§ Dataset excerpts:
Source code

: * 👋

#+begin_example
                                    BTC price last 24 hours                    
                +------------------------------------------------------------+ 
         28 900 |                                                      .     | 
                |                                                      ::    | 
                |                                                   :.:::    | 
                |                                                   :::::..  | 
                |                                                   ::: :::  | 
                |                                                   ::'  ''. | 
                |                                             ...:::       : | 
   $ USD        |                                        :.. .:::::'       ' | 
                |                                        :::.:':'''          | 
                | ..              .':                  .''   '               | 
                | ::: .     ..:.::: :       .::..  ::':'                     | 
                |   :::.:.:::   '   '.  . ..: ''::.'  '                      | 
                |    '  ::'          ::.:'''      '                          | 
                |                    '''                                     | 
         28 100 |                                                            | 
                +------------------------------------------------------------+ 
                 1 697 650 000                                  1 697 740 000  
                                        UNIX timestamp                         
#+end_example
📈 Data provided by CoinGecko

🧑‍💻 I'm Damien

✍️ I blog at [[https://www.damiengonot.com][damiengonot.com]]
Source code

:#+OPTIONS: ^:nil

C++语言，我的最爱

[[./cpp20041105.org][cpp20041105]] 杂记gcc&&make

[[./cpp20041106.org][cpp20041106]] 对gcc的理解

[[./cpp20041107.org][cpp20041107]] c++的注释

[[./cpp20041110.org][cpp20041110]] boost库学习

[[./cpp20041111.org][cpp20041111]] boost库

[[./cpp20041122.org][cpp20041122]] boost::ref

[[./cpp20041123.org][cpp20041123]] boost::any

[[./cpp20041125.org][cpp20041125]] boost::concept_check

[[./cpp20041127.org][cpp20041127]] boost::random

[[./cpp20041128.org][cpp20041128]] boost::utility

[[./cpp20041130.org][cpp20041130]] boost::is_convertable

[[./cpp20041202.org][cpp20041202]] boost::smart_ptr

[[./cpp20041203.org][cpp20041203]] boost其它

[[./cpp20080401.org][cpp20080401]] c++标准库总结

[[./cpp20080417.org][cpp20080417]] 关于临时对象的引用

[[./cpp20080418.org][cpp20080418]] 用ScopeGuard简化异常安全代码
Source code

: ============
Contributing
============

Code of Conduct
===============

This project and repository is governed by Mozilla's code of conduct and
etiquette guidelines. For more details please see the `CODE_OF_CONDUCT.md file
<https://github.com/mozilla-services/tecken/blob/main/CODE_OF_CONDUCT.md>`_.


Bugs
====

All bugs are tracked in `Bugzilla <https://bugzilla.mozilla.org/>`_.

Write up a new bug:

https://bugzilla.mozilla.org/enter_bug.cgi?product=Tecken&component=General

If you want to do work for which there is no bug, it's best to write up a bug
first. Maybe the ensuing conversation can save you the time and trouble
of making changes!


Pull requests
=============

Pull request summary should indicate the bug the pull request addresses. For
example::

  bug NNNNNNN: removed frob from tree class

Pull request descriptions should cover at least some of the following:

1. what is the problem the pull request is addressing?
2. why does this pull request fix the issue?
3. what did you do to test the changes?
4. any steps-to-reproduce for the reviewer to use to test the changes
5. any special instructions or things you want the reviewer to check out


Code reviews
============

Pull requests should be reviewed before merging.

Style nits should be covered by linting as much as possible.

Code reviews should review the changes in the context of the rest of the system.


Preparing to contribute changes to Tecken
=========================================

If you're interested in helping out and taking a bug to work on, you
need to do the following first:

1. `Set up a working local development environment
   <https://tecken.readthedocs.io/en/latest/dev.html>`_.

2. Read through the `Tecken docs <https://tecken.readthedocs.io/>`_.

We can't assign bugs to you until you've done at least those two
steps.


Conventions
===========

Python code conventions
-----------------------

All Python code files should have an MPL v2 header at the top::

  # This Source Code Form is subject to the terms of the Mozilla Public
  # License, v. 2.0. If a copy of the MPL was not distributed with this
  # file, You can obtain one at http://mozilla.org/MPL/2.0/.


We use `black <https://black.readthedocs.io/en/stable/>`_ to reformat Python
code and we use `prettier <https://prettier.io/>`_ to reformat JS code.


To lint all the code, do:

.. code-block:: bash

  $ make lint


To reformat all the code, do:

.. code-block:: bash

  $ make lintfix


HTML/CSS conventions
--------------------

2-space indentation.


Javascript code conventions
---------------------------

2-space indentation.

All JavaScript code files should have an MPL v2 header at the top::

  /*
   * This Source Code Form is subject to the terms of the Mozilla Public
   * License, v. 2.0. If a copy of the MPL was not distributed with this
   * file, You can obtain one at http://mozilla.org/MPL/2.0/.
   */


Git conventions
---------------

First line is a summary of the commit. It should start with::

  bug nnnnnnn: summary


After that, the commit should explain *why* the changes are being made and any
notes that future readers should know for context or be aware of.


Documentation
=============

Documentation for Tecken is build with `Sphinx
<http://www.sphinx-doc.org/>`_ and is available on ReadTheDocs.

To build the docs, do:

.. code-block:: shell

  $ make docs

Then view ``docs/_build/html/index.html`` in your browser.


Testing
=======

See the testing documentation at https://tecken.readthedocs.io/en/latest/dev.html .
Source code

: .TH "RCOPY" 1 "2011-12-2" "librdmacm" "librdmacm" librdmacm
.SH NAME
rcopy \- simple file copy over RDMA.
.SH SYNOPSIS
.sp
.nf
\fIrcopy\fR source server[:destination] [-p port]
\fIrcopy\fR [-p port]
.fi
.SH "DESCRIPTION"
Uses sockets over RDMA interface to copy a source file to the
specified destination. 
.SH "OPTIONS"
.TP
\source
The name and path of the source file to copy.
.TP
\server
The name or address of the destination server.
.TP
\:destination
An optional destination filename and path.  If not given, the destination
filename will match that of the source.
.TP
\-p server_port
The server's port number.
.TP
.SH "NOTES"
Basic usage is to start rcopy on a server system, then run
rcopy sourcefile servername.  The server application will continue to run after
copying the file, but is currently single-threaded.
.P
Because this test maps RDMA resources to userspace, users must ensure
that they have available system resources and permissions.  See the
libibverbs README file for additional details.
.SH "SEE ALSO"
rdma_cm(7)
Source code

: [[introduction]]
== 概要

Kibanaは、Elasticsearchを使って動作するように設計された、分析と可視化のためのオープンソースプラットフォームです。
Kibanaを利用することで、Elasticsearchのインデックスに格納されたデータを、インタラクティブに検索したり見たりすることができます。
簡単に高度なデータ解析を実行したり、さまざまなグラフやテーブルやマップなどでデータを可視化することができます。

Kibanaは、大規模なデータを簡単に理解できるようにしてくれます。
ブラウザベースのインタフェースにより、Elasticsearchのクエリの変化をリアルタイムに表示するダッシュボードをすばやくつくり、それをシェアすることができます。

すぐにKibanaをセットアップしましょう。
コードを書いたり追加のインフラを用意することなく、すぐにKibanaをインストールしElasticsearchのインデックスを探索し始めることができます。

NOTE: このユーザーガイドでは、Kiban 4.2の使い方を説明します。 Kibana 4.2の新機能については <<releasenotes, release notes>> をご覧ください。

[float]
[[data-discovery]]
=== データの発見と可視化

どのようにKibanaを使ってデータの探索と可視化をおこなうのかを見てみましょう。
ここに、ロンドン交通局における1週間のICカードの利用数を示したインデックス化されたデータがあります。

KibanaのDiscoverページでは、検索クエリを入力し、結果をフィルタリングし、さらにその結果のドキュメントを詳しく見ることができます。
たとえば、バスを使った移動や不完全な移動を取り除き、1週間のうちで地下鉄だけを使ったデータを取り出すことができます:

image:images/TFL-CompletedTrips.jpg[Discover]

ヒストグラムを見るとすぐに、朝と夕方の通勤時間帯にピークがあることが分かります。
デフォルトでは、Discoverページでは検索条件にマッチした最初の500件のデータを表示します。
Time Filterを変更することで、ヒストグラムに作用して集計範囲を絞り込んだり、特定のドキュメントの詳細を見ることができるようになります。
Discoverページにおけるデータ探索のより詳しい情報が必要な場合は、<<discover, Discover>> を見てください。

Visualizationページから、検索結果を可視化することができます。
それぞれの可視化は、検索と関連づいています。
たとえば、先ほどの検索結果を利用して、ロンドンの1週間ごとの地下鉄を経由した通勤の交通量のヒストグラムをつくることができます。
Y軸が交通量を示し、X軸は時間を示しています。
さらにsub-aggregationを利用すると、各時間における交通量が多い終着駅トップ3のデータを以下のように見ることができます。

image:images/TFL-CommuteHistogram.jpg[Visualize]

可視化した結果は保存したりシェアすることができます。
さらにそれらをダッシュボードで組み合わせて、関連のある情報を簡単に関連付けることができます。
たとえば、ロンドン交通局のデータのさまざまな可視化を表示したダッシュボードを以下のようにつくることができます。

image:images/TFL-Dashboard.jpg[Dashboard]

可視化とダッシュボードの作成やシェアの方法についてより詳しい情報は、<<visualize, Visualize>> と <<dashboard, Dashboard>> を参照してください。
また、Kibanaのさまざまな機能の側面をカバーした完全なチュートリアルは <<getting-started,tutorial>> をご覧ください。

§ What this task involves:
From the records above, reproduce exactly the lines from the one with "rcopy sourcefile servername." to the one with "コードを書いたり追加のインフ", both included, and no others.

§ Response area:
rcopy sourcefile servername.  The server application will continue to run after
copying the file, but is currently single-threaded.
.P
Because this test maps RDMA resources to userspace, users must ensure
that they have available system resources and permissions.  See the
libibverbs README file for additional details.
.SH "SEE ALSO"
rdma_cm(7)
Source code

: [[introduction]]
== 概要

Kibanaは、Elasticsearchを使って動作するように設計された、分析と可視化のためのオープンソースプラットフォームです。
Kibanaを利用することで、Elasticsearchのインデックスに格納されたデータを、インタラクティブに検索したり見たりすることができます。
簡単に高度なデータ解析を実行したり、さまざまなグラフやテーブルやマップなどでデータを可視化することができます。

Kibanaは、大規模なデータを簡単に理解できるようにしてくれます。
ブラウザベースのインタフェースにより、Elasticsearchのクエリの変化をリアルタイムに表示するダッシュボードをすばやくつくり、それをシェアすることができます。

すぐにKibanaをセットアップしましょう。
コードを書いたり追加のインフラを用意することなく、すぐにKibanaをインストールしElasticsearchのインデックスを探索し始めることができます。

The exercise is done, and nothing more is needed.